*Work item:*
Repeat the full listing that follows, word for word.

*Data block:*
···
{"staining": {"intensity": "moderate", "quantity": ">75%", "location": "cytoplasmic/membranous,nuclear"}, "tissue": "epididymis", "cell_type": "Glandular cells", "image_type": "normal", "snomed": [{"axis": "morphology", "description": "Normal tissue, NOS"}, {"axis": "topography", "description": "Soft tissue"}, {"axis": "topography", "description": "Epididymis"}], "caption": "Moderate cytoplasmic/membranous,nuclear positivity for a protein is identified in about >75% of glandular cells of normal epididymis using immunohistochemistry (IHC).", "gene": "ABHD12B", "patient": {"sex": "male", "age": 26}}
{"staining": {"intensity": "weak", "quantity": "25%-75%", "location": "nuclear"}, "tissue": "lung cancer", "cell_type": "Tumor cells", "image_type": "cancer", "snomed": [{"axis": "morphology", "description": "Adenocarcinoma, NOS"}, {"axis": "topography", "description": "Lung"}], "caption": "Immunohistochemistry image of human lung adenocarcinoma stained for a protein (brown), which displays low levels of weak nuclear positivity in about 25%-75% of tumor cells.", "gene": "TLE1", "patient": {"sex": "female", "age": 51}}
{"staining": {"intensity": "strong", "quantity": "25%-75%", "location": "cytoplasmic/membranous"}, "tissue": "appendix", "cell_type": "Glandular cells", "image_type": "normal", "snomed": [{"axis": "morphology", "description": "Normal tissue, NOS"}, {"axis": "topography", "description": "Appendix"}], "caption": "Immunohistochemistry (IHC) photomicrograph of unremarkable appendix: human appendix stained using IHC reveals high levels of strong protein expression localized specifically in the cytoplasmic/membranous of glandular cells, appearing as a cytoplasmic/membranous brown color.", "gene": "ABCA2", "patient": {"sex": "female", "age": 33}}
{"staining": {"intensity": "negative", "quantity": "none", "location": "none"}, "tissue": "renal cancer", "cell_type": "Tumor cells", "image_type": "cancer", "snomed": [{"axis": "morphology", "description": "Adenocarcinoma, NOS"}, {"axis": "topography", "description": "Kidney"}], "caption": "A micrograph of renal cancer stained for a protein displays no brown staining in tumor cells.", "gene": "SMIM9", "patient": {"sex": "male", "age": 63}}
···
*Solution:*
{"staining": {"intensity": "moderate", "quantity": ">75%", "location": "cytoplasmic/membranous,nuclear"}, "tissue": "epididymis", "cell_type": "Glandular cells", "image_type": "normal", "snomed": [{"axis": "morphology", "description": "Normal tissue, NOS"}, {"axis": "topography", "description": "Soft tissue"}, {"axis": "topography", "description": "Epididymis"}], "caption": "Moderate cytoplasmic/membranous,nuclear positivity for a protein is identified in about >75% of glandular cells of normal epididymis using immunohistochemistry (IHC).", "gene": "ABHD12B", "patient": {"sex": "male", "age": 26}}
{"staining": {"intensity": "weak", "quantity": "25%-75%", "location": "nuclear"}, "tissue": "lung cancer", "cell_type": "Tumor cells", "image_type": "cancer", "snomed": [{"axis": "morphology", "description": "Adenocarcinoma, NOS"}, {"axis": "topography", "description": "Lung"}], "caption": "Immunohistochemistry image of human lung adenocarcinoma stained for a protein (brown), which displays low levels of weak nuclear positivity in about 25%-75% of tumor cells.", "gene": "TLE1", "patient": {"sex": "female", "age": 51}}
{"staining": {"intensity": "strong", "quantity": "25%-75%", "location": "cytoplasmic/membranous"}, "tissue": "appendix", "cell_type": "Glandular cells", "image_type": "normal", "snomed": [{"axis": "morphology", "description": "Normal tissue, NOS"}, {"axis": "topography", "description": "Appendix"}], "caption": "Immunohistochemistry (IHC) photomicrograph of unremarkable appendix: human appendix stained using IHC reveals high levels of strong protein expression localized specifically in the cytoplasmic/membranous of glandular cells, appearing as a cytoplasmic/membranous brown color.", "gene": "ABCA2", "patient": {"sex": "female", "age": 33}}
{"staining": {"intensity": "negative", "quantity": "none", "location": "none"}, "tissue": "renal cancer", "cell_type": "Tumor cells", "image_type": "cancer", "snomed": [{"axis": "morphology", "description": "Adenocarcinoma, NOS"}, {"axis": "topography", "description": "Kidney"}], "caption": "A micrograph of renal cancer stained for a protein displays no brown staining in tumor cells.", "gene": "SMIM9", "patient": {"sex": "male", "age": 63}}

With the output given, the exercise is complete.